The Later Years
He remained at Swansea until his retirement at age 67 in 1988 and subsequently became Professor Emeritus of the University of Wales, as well as holding the UNESCO Chair of Numerical Methods in Engineering at the University of Technology of Catalunya, Barcelona for 15 years. Although formally retired, he remained active in finite element research.
The ‘holy grail’ in the field of finite elements had been a search for a method of estimating the error in the computational solution – a difficult task given that the exact solution to the problem is invariably unknown. This was of long time concern to Olek and he first turned his attention to addressing the problem in 1983, a few years before his retirement. Work in this area had been undertaken by mathematicians, largely originated by I. Babuska, since the mid 1970s, which led to Olek, in collaboration with Babuska, developing procedures for practical problems, in the context of p-refinement, through construction of an appropriate error measure (51). Further progress took place over the next few years culminating in the so-called ‘Zienkiewicz-Zhu (Z2)’, method (52, 53) that he principally developed with his Ph.D. student J. Z. Zhu. This procedure represented the single most significant advancement in the control of error in finite element analysis and is widely used to the present day. The method relies upon using the difference between the smoothed and unsmoothed finite element solutions to construct a local error measure and then employing adaptive mesh refinement to equalise this error over the entire domain. Zienkiewicz’s work on the topic continued into the 1990s with publication of an improved error estimation procedure, termed the ‘Superconvergent Patch Recovery’ which is based on the superconvergence properties of certain points within the finite elements (54). It is worth noting that Olek was over 70 years old when this work was completed, which arguably is one of his most important contributions to finite element research.

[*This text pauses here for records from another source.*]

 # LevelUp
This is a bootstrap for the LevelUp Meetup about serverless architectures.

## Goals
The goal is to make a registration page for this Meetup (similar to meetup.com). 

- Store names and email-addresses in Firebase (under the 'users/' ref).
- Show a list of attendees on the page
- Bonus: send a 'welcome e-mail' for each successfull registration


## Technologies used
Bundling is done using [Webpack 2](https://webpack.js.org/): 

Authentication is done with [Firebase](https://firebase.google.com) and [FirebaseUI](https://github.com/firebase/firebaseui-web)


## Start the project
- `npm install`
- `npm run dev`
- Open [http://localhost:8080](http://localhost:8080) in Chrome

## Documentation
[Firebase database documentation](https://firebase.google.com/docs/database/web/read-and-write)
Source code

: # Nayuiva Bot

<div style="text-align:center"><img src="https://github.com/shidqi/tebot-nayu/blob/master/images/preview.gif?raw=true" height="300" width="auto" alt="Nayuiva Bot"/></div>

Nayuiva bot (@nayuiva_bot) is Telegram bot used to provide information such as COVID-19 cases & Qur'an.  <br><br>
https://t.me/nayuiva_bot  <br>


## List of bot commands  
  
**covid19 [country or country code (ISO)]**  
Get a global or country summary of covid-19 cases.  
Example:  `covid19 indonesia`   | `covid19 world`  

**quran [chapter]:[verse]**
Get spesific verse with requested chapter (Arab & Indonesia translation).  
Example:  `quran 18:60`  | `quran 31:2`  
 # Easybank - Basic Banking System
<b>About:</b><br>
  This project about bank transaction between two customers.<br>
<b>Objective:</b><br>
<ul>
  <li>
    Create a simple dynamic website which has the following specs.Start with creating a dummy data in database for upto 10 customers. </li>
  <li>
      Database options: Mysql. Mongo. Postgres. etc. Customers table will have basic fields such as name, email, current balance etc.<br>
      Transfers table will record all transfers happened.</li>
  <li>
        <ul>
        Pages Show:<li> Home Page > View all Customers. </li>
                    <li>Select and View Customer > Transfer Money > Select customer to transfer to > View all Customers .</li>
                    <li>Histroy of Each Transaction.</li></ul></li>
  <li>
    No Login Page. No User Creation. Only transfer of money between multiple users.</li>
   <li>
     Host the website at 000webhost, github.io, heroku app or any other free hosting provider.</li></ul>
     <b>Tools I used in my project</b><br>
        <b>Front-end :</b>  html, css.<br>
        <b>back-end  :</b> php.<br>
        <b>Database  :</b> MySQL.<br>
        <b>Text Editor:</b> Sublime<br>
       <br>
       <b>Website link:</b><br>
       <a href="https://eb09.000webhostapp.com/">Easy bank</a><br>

In the years leading to his formal retirement, a substantial portion of Olek’s research moved into the field of computational fluid dynamics. Commencing in 1983, with colleagues, K. Morgan, R. Lőhner and J. Peraire, finite element approaches were extended to the field of high speed compressible flow, where traditionally finite difference or finite volume approaches held sway. This allowed for the first time high speed flows, including supersonic behaviour, to be solved effectively using finite elements (55, 56). In the practical problem of shock capture, the need for mesh adaptation employing automatic remeshing is paramount and the developments undertaken in error estimation and adaptive refinement mentioned above proved to be of crucial importance in this respect.

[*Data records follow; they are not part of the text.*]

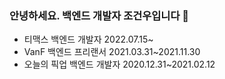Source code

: ### 안녕하세요. 백엔드 개발자 조건우입니다 👋

* 티맥스 백엔드 개발자 2022.07.15~
* VanF 백엔드 프리랜서 2021.03.31~2021.11.30 
* 오늘의 픽업 백엔드 개발자 2020.12.31~2021.02.12 
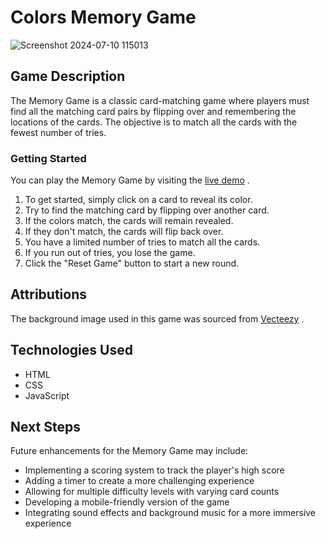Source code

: # Colors Memory Game
![Screenshot 2024-07-10 115013](https://github.com/nourbahar/Memory-card-game/assets/96497876/0e46aa31-8ace-46db-b1ce-d62c4af8f0e0)


## Game Description
The Memory Game is a classic card-matching game where players must find all the matching card pairs by flipping over and remembering the locations of the cards. The objective is to match all the cards with the fewest number of tries.

### Getting Started
 You can play the Memory Game by visiting the [live demo](https://nourbahar.github.io/Memory-card-game/index.html) .

1. To get started, simply click on a card to reveal its color.
2. Try to find the matching card by flipping over another card. 
3. If the colors match, the cards will remain revealed. 
4. If they don't match, the cards will flip back over.
5. You have a limited number of tries to match all the cards. 
6. If you run out of tries, you lose the game.
7. Click the "Reset Game" button to start a new round.


## Attributions
The background image used in this game  was sourced from [Vecteezy](https://www.vecteezy.com/vector-art/27202364-vector-pastel-memphis-blog-banner-template) .

## Technologies Used
* HTML
* CSS
* JavaScript

## Next Steps
Future enhancements for the Memory Game may include:

* Implementing a scoring system to track the player's high score
* Adding a timer to create a more challenging experience
* Allowing for multiple difficulty levels with varying card counts
* Developing a mobile-friendly version of the game
* Integrating sound effects and background music for a more immersive experience
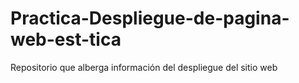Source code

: # Practica-Despliegue-de-pagina-web-est-tica
Repositorio que alberga información del despliegue del sitio web

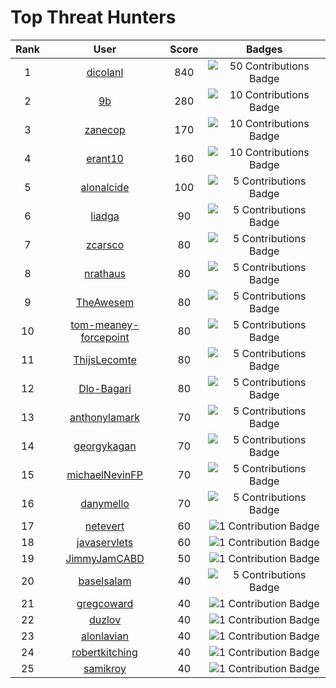 # Top Threat Hunters 
|Rank|User|Score|Badges|
|:---:|:---:|:---:|:---:|
|1|[dicolanl](https://www.github.com/dicolanl) | 840 | ![50 Contributions Badge](https://sentineltelemetry.blob.core.windows.net/badgeimages/Frame%2027.png)|
|2|[9b](https://www.github.com/9b) | 280 | ![10 Contributions Badge](https://sentineltelemetry.blob.core.windows.net/badgeimages/Frame%2025.png)|
|3|[zanecop](https://www.github.com/zanecop) | 170  | ![10 Contributions Badge](https://sentineltelemetry.blob.core.windows.net/badgeimages/Frame%2025.png)|
|4|[erant10](https://www.github.com/erant10) | 160 | ![10 Contributions Badge](https://sentineltelemetry.blob.core.windows.net/badgeimages/Frame%2025.png)|
|5|[alonalcide](https://www.github.com/alonalcide) | 100 | ![5 Contributions Badge](https://sentineltelemetry.blob.core.windows.net/badgeimages/Frame%2024.png)|
|6|[liadga](https://www.github.com/liadga) | 90 | ![5 Contributions Badge](https://sentineltelemetry.blob.core.windows.net/badgeimages/Frame%2024.png)|
|7|[zcarsco](https://www.github.com/zcarsco) | 80 | ![5 Contributions Badge](https://sentineltelemetry.blob.core.windows.net/badgeimages/Frame%2024.png)|
|8|[nrathaus](https://www.github.com/nrathaus) | 80 | ![5 Contributions Badge](https://sentineltelemetry.blob.core.windows.net/badgeimages/Frame%2024.png)|
|9|[TheAwesem](https://www.github.com/TheAwesem) | 80 | ![5 Contributions Badge](https://sentineltelemetry.blob.core.windows.net/badgeimages/Frame%2024.png)|
|10|[tom-meaney-forcepoint](https://www.github.com/tom-meaney-forcepoint) | 80 | ![5 Contributions Badge](https://sentineltelemetry.blob.core.windows.net/badgeimages/Frame%2024.png)|
|11|[ThijsLecomte](https://www.github.com/ThijsLecomte) | 80 | ![5 Contributions Badge](https://sentineltelemetry.blob.core.windows.net/badgeimages/Frame%2024.png)|
|12|[Dlo-Bagari](https://www.github.com/Dlo-Bagari) | 80 | ![5 Contributions Badge](https://sentineltelemetry.blob.core.windows.net/badgeimages/Frame%2024.png)|
|13|[anthonylamark](https://www.github.com/anthonylamark) | 70 | ![5 Contributions Badge](https://sentineltelemetry.blob.core.windows.net/badgeimages/Frame%2024.png)|
|14|[georgykagan](https://www.github.com/georgykagan) | 70 | ![5 Contributions Badge](https://sentineltelemetry.blob.core.windows.net/badgeimages/Frame%2024.png)|
|15|[michaelNevinFP](https://www.github.com/michaelNevinFP) | 70 | ![5 Contributions Badge](https://sentineltelemetry.blob.core.windows.net/badgeimages/Frame%2024.png)|
|16|[danymello](https://www.github.com/danymello) | 70 | ![5 Contributions Badge](https://sentineltelemetry.blob.core.windows.net/badgeimages/Frame%2024.png)|
|17|[netevert](https://www.github.com/netevert) | 60 | ![1 Contribution Badge](https://sentineltelemetry.blob.core.windows.net/badgeimages/Frame%2023.png)|
|18|[javaservlets](https://www.github.com/javaservlets) | 60 | ![1 Contribution Badge](https://sentineltelemetry.blob.core.windows.net/badgeimages/Frame%2023.png)|
|19|[JimmyJamCABD](https://www.github.com/JimmyJamCABD) | 50 | ![1 Contribution Badge](https://sentineltelemetry.blob.core.windows.net/badgeimages/Frame%2023.png)|
|20|[baselsalam](https://www.github.com/baselsalam) | 40 | ![5 Contributions Badge](https://sentineltelemetry.blob.core.windows.net/badgeimages/Frame%2024.png)|
|21|[gregcoward](https://www.github.com/gregcoward) | 40 | ![1 Contribution Badge](https://sentineltelemetry.blob.core.windows.net/badgeimages/Frame%2023.png)|
|22|[duzlov](https://www.github.com/duzlov) | 40 | ![1 Contribution Badge](https://sentineltelemetry.blob.core.windows.net/badgeimages/Frame%2023.png)|
|23|[alonlavian](https://www.github.com/alonlavian) | 40 | ![1 Contribution Badge](https://sentineltelemetry.blob.core.windows.net/badgeimages/Frame%2023.png)|
|24|[robertkitching](https://www.github.com/robertkitching) | 40 | ![1 Contribution Badge](https://sentineltelemetry.blob.core.windows.net/badgeimages/Frame%2023.png)|
|25|[samikroy](https://www.github.com/samikroy) | 40 | ![1 Contribution Badge](https://sentineltelemetry.blob.core.windows.net/badgeimages/Frame%2023.png)|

After retirement from Swansea in 1987, Olek spent two months each year at the International Centre for Numerical Methods in Engineering (CIMNE) at Universitat Politecnica de Catalunya (UPC) in Barcelona, Spain, brought about by his close connection with Eugenio Oñate. Formerly Olek’s Ph.D. student, Oñate moved to the Technical University of Catalunya (UPC) in Barcelona, where he subsequently founded the International Center for Numerical Methods in Engineering (CIMNE), a research centre specializing in the development and application of numerical methods in engineering. In 1989 Olek was appointed to the UNESCO Chair of Numerical Methods in Engineering at UPC. This was the very first UNESCO Chair in the world and arose from interactions with G. S. Holister who was working at UNESCO developing support to technology and engineering and who previously had been on the Civil Engineering staff at Swansea. The idea for such a position arose from the book “Small World” by David Lodge (1984). In the book professors of literature imagine a UNESCO Chair that will allow them to retire into a world of continuous travel with no lecturing obligations at an extravagant salary. The award to Olek attracted interest worldwide and was taken as a model to create many other UNESCO Chairs in different fields in universities around the world. Today there exist some three hundred such UNESCO Chairs.

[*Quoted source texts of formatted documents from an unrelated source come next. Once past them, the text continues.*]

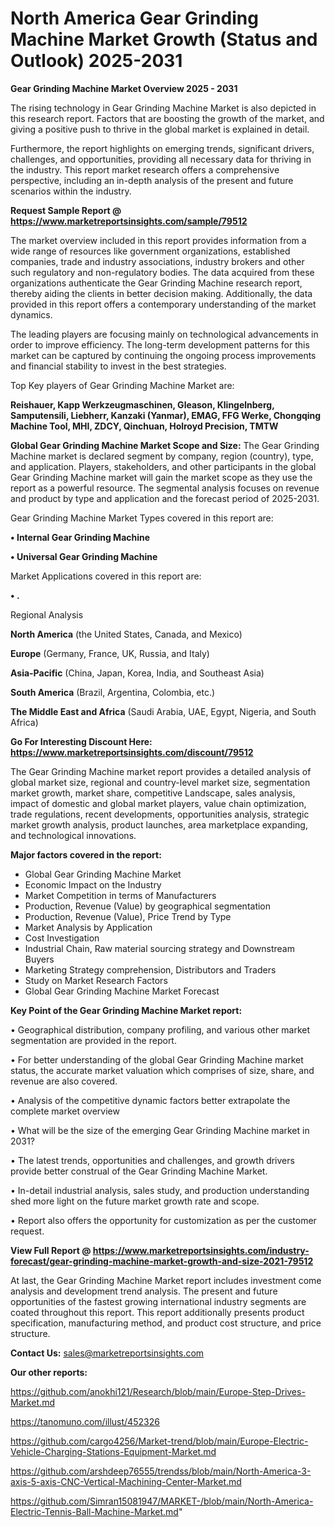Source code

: # North America Gear Grinding Machine Market Growth (Status and Outlook) 2025-2031

<Strong> Gear Grinding Machine Market Overview 2025 - 2031</strong>

The rising technology in Gear Grinding Machine Market is also depicted in this research report. Factors that are boosting the growth of the market, and giving a positive push to thrive in the global market is explained in detail.

Furthermore, the report highlights on emerging trends, significant drivers, challenges, and opportunities, providing all necessary data for thriving in the industry. This report market research offers a comprehensive perspective, including an in-depth analysis of the present and future scenarios within the industry.

<strong>Request Sample Report @ <a href=https://www.marketreportsinsights.com/sample/79512>https://www.marketreportsinsights.com/sample/79512</a></strong>

The market overview included in this report provides information from a wide range of resources like government organizations, established companies, trade and industry associations, industry brokers and other such regulatory and non-regulatory bodies. The data acquired from these organizations authenticate the Gear Grinding Machine research report, thereby aiding the clients in better decision making. Additionally, the data provided in this report offers a contemporary understanding of the market dynamics.

The leading players are focusing mainly on technological advancements in order to improve efficiency. The long-term development patterns for this market can be captured by continuing the ongoing process improvements and financial stability to invest in the best strategies.

Top Key players of Gear Grinding Machine Market are:

<strong>Reishauer, Kapp Werkzeugmaschinen, Gleason, Klingelnberg, Samputensili, Liebherr, Kanzaki (Yanmar), EMAG, FFG Werke, Chongqing Machine Tool, MHI, ZDCY, Qinchuan, Holroyd Precision, TMTW</strong>

<strong><b>Global Gear Grinding Machine Market Scope and Size:</b></strong>
The Gear Grinding Machine market is declared segment by company, region (country), type, and application. Players, stakeholders, and other participants in the global Gear Grinding Machine market will gain the market scope as they use the report as a powerful resource. The segmental analysis focuses on revenue and product by type and application and the forecast period of 2025-2031.

Gear Grinding Machine Market Types covered in this report are:

<strong>• Internal Gear Grinding Machine

• Universal Gear Grinding Machine</strong>

Market Applications covered in this report are:

<strong>• .</strong> 

Regional Analysis

<strong>North America</strong> (the United States, Canada, and Mexico)

<strong>Europe</strong> (Germany, France, UK, Russia, and Italy)

<strong>Asia-Pacific</strong> (China, Japan, Korea, India, and Southeast Asia)

<strong>South America</strong> (Brazil, Argentina, Colombia, etc.)

<strong>The Middle East and Africa</strong> (Saudi Arabia, UAE, Egypt, Nigeria, and South Africa)

<strong>Go For Interesting Discount Here: <a href=https://www.marketreportsinsights.com/discount/79512>https://www.marketreportsinsights.com/discount/79512</a></strong>

The Gear Grinding Machine market report provides a detailed analysis of global market size, regional and country-level market size, segmentation market growth, market share, competitive Landscape, sales analysis, impact of domestic and global market players, value chain optimization, trade regulations, recent developments, opportunities analysis, strategic market growth analysis, product launches, area marketplace expanding, and technological innovations.

<strong><b>Major factors covered in the report:</b></strong>
<ul>
  <li>Global Gear Grinding Machine Market </li>
  <li>Economic Impact on the Industry</li>
  <li>Market Competition in terms of Manufacturers</li>
  <li>Production, Revenue (Value) by geographical segmentation</li>
  <li>Production, Revenue (Value), Price Trend by Type</li>
  <li>Market Analysis by Application</li>
  <li>Cost Investigation</li>
  <li>Industrial Chain, Raw material sourcing strategy and Downstream Buyers</li>
  <li>Marketing Strategy comprehension, Distributors and Traders</li>
  <li>Study on Market Research Factors</li>
  <li>Global Gear Grinding Machine Market Forecast</li>
</ul>

<strong><b>Key Point of the Gear Grinding Machine Market report:</b></strong>

• Geographical distribution, company profiling, and various other market segmentation are provided in the report.

• For better understanding of the global Gear Grinding Machine market status, the accurate market valuation which comprises of size, share, and revenue are also covered.

• Analysis of the competitive dynamic factors better extrapolate the complete market overview

• What will be the size of the emerging Gear Grinding Machine market in 2031?

• The latest trends, opportunities and challenges, and growth drivers provide better construal of the Gear Grinding Machine Market.

• In-detail industrial analysis, sales study, and production understanding shed more light on the future market growth rate and scope.

• Report also offers the opportunity for customization as per the customer request.

<strong><b>View Full Report @ <a href=https://www.marketreportsinsights.com/industry-forecast/gear-grinding-machine-market-growth-and-size-2021-79512>https://www.marketreportsinsights.com/industry-forecast/gear-grinding-machine-market-growth-and-size-2021-79512</a></b></strong>


At last, the Gear Grinding Machine Market report includes investment come analysis and development trend analysis. The present and future opportunities of the fastest growing international industry segments are coated throughout this report. This report additionally presents product specification, manufacturing method, and product cost structure, and price structure.

<strong>Contact Us:</strong>
sales@marketreportsinsights.com

<strong>Our other reports:</strong>

<a href=https://github.com/anokhi121/Research/blob/main/Europe-Step-Drives-Market.md>https://github.com/anokhi121/Research/blob/main/Europe-Step-Drives-Market.md</a>

<a href=https://tanomuno.com/illust/452326>https://tanomuno.com/illust/452326</a>

<a href=https://github.com/cargo4256/Market-trend/blob/main/Europe-Electric-Vehicle-Charging-Stations-Equipment-Market.md>https://github.com/cargo4256/Market-trend/blob/main/Europe-Electric-Vehicle-Charging-Stations-Equipment-Market.md</a>

<a href=https://github.com/arshdeep76555/trendss/blob/main/North-America-3-axis-5-axis-CNC-Vertical-Machining-Center-Market.md>https://github.com/arshdeep76555/trendss/blob/main/North-America-3-axis-5-axis-CNC-Vertical-Machining-Center-Market.md</a>

<a href=https://github.com/Simran15081947/MARKET-/blob/main/North-America-Electric-Tennis-Ball-Machine-Market.md>https://github.com/Simran15081947/MARKET-/blob/main/North-America-Electric-Tennis-Ball-Machine-Market.md</a>"
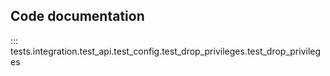 ## Code documentation

::: tests.integration.test_api.test_config.test_drop_privileges.test_drop_privileges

While Olek did continue to travel extensively for many years after his retirement, he devoted much of his UNESCO Chair activities in Spain to working with colleagues at CIMNE on several topics. In the area of fluid mechanics, much of Olek’s efforts were directed at developing a ‘general fluid mechanics algorithm’. To this end, together with principally R. Codina, he developed a general algorithm for compressible and incompressible flows, termed the Split, Characteristic Based (CBS) scheme (57). He refused to distinguish between finite element and finite volume approaches, believing them to be computationally very similar, but preferred the finite element approximation in transient problems where he held the view that the correct ‘mass matrices’ generated add considerably to the accuracy viz a viz the lumped forms traditionally used by the ‘difference’ proponents.
Olek’s other great passion over the remaining period of his life was revision and extension of his finite element books.